Each hour wounds me.
Who will tend me
when that last one kills?

To be a writer ….

Photo by my good friend, Geoff Slater. Books by yours truly, who stayed on the bus and believed.

To be a writer ….

He who would true valor see,
let him come hither.
One here will constant be,
come bad or fair weather.
No line length can him fright,
he’ll with a paragraph fight,
and he will have a right,
to be a writer.

Those who beset him round
with dismal stories,
do but themselves confound:
his strength the more is.
There’s no discouragement
will make him once relent
his first avowed intent,
to be a writer.

Rejections nor bad critics
can daunt his spirit.
He knows he at the end
will a book inherit.
So critics fly away,
he’ll fear not what they say,
he’ll labor night and day
to be a writer.

Comment: John Bunyan tempted me and I fell into temptation. In fact, as my good friend Oscar Wilde once said: “I can resist anything except temptation.” So, ladies and gentlemen, change the he to a she or the pronoun of your choice, turn the writer to a sculptor, stoneist, poet, playwright, painter, novelist, dramatist, comedian, song-writer, singer. Breathe deep. Believe in your own artistic talent and remember: “Genius is 99% perspiration and 1% inspiration.” Remember this too: “You’ll never get to Vancouver by bus, if you get off the bus at Montreal or Toronto.”

Collateral Damage

And that’s not all they checked: a regular Spanish Inquisition.
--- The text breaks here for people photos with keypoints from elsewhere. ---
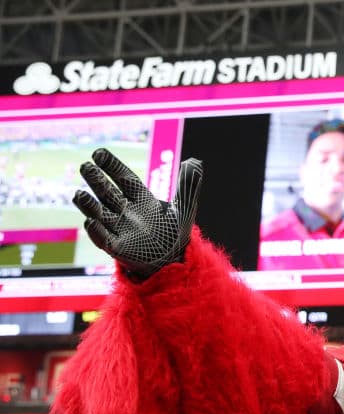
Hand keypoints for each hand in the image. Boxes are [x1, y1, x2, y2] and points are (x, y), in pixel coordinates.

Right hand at [73, 148, 202, 278]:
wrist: (173, 260)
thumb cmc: (174, 232)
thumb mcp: (184, 208)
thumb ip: (188, 185)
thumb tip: (194, 162)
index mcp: (141, 199)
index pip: (124, 179)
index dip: (112, 166)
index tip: (99, 153)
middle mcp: (126, 211)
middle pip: (107, 193)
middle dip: (96, 180)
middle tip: (85, 166)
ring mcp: (119, 229)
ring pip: (99, 214)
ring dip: (89, 205)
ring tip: (79, 194)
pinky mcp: (117, 248)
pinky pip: (103, 238)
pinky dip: (96, 231)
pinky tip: (90, 221)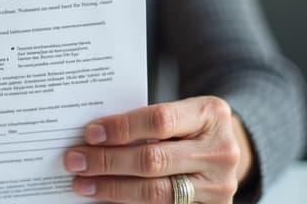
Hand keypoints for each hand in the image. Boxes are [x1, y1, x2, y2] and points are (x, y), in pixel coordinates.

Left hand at [63, 96, 253, 202]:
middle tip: (75, 160)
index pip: (159, 120)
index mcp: (210, 113)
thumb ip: (147, 122)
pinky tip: (108, 197)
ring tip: (84, 183)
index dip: (121, 128)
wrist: (230, 147)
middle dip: (107, 161)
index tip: (90, 133)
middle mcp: (220, 150)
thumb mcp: (181, 112)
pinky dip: (130, 203)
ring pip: (156, 193)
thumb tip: (94, 136)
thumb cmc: (192, 125)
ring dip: (113, 188)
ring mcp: (219, 185)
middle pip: (153, 160)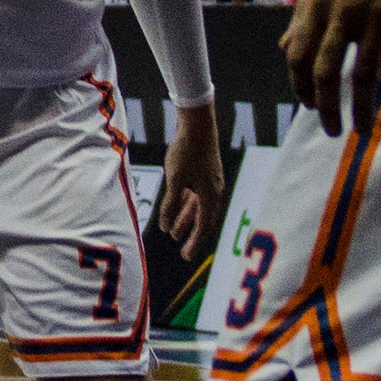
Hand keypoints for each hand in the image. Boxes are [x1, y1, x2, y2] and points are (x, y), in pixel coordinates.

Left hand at [155, 101, 224, 256]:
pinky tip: (175, 208)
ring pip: (197, 207)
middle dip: (191, 235)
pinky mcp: (204, 173)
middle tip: (182, 251)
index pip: (203, 227)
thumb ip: (171, 204)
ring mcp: (210, 182)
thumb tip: (166, 227)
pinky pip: (196, 195)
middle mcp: (214, 192)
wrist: (197, 123)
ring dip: (185, 220)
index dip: (194, 243)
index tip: (186, 256)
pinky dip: (186, 204)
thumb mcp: (175, 180)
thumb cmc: (187, 151)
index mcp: (211, 196)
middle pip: (202, 220)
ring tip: (172, 232)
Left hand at [279, 0, 380, 130]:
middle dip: (326, 107)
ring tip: (363, 130)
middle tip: (333, 130)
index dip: (300, 84)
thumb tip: (284, 45)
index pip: (298, 53)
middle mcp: (341, 11)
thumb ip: (303, 11)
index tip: (308, 105)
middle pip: (325, 71)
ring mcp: (374, 16)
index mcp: (316, 0)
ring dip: (361, 108)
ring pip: (362, 74)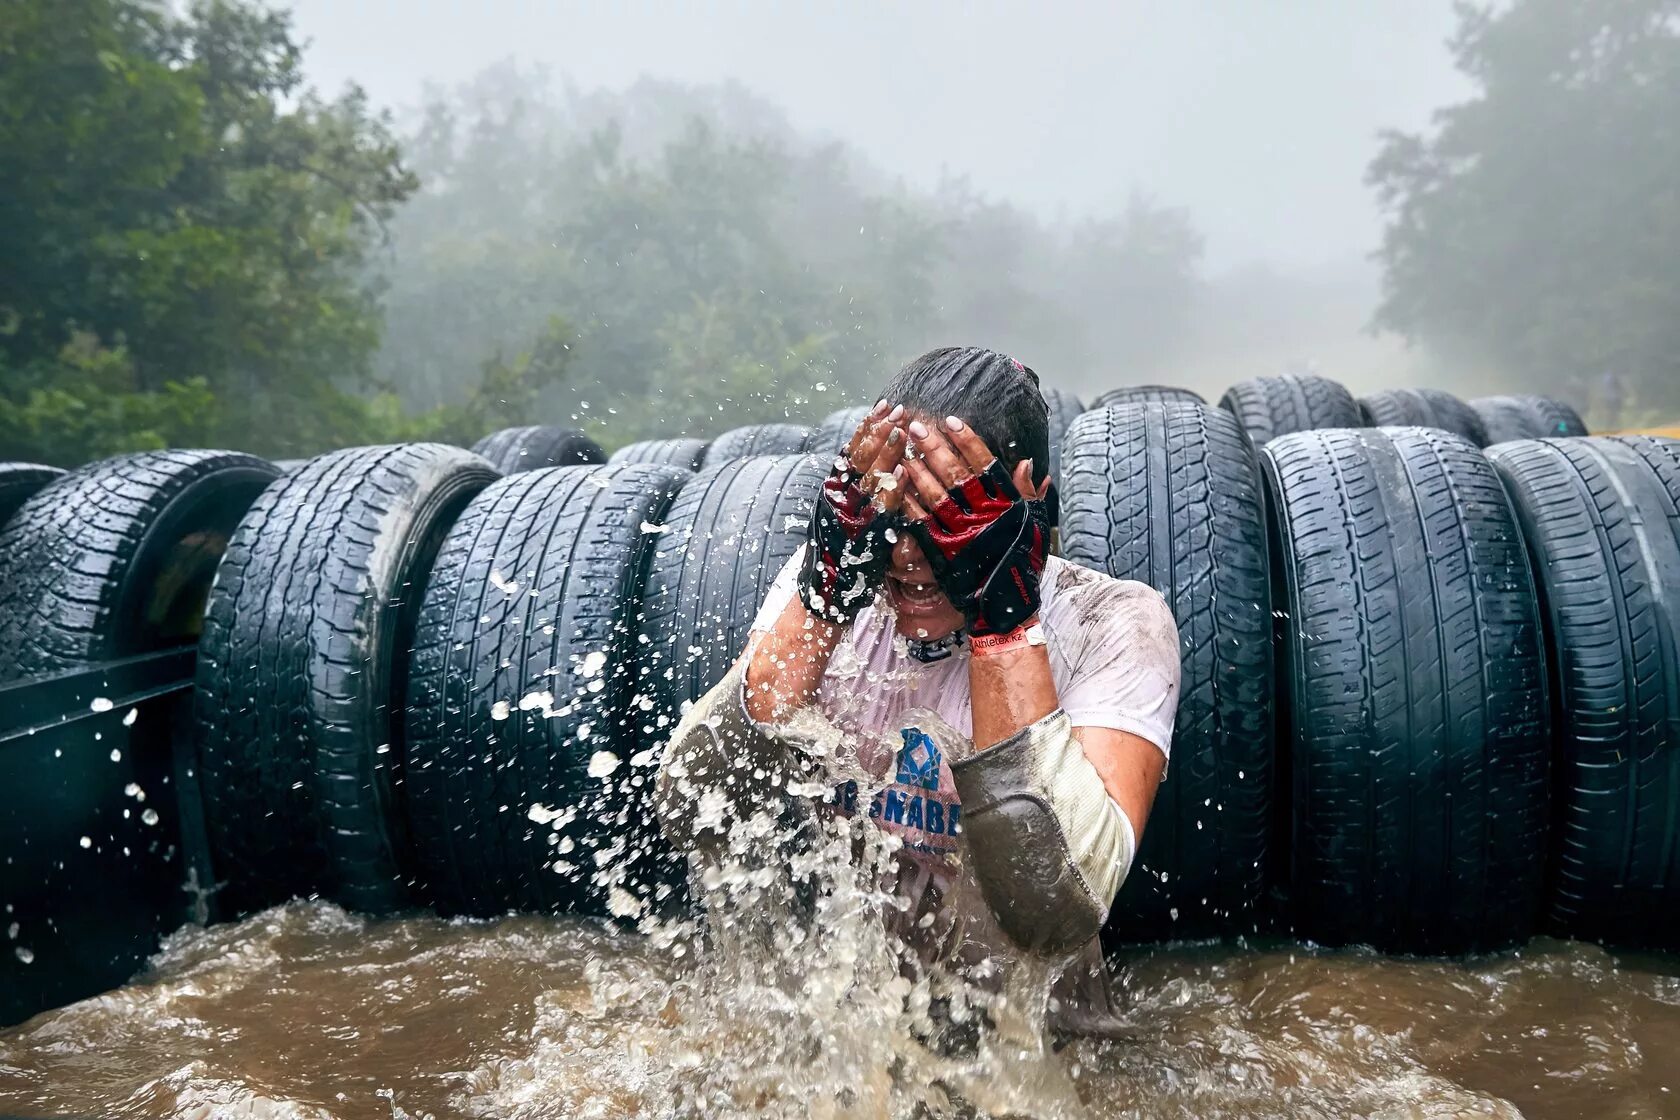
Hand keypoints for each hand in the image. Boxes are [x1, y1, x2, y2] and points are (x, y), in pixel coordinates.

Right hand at [797, 401, 907, 622]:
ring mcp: (851, 516)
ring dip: (885, 453)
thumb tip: (877, 461)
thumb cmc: (841, 551)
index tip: (885, 406)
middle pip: (860, 457)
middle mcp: (839, 498)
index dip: (869, 426)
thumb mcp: (843, 513)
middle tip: (900, 410)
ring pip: (869, 478)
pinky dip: (891, 490)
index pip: (853, 449)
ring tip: (902, 430)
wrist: (826, 590)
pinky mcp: (865, 536)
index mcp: (834, 489)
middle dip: (880, 431)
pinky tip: (904, 473)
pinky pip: (880, 510)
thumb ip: (856, 488)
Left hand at [902, 416, 1048, 636]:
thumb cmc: (1023, 559)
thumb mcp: (1033, 522)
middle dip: (935, 447)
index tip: (952, 421)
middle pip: (955, 473)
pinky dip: (909, 502)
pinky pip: (921, 522)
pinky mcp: (942, 552)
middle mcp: (983, 516)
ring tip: (903, 449)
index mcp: (1006, 504)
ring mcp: (961, 534)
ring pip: (935, 494)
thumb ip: (1027, 492)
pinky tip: (898, 485)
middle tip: (917, 425)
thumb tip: (1025, 462)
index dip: (968, 440)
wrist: (1007, 604)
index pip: (985, 464)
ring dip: (917, 470)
Post Covid-19 it has all fallen silent. Those doctors don’t call anymore.

Collateral Damage

Once a month, they used to stick
a needle in my arm and check my PSA,
cholesterol, and testosterone:
blood pressure rising, cholesterol high.

The doctors kept telling me
it was a level playing field
but every week they changed the rules
and twice a year they moved the goal-posts.

Monday Night Football:
a man in a black-and-white zebra shirt
held a whistle to his lips while another
threw a penalty flag. It came out of the tv
and fell flapping at my feet.
Someone on the field called a time out.

I haven’t seen my doctor for three years.
My urologist has been silent
for more than eighteen months.
It’s been two years since I last spoke
with my oncologist.

I have become collateral damage.
My body clock is ticking down.
I know I’m running out of time.

Comment: I know I am not the only one to have fallen between the cracks in the medical service. Nor will I be the last. I don’t want to cry ‘wolf!’ and yet I feel as though I have been completely rejected. A year after I recovered from my cancer, I received a survey asking me to assess my post-cancer treatment and services. I read it and cried. I did not even know that the services I was being asked to assess were even being offered. I had certainly received none of the follow-up services. “A law for the rich and a law for the poor” indeed. And so many cracks between so many floorboards with so many people falling through. This is not a rant: it is a warning that all of us must look out for ourselves. I can assure you that if you don’t care for yourself, nobody, but nobody, except for your nearest and dearest, will give a damn for you either.